[Dataset entries]
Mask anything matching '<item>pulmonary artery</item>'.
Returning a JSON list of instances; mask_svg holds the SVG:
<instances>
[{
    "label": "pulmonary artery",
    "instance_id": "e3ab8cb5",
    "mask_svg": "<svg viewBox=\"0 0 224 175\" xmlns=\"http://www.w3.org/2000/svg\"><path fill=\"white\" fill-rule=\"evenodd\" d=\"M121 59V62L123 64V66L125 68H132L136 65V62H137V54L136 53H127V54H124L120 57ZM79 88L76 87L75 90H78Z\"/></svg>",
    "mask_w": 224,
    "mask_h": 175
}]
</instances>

__Task statement__
Update the material above by swapping each "pulmonary artery" for "aorta", leaving everything else unchanged.

__Full response__
Mask anything matching '<item>aorta</item>'.
Returning a JSON list of instances; mask_svg holds the SVG:
<instances>
[{
    "label": "aorta",
    "instance_id": "e3ab8cb5",
    "mask_svg": "<svg viewBox=\"0 0 224 175\" xmlns=\"http://www.w3.org/2000/svg\"><path fill=\"white\" fill-rule=\"evenodd\" d=\"M121 59V62L123 64V66L125 68H132L136 65V62H137V54L136 53H127V54H124L120 57ZM79 88L76 87L75 90H78Z\"/></svg>",
    "mask_w": 224,
    "mask_h": 175
}]
</instances>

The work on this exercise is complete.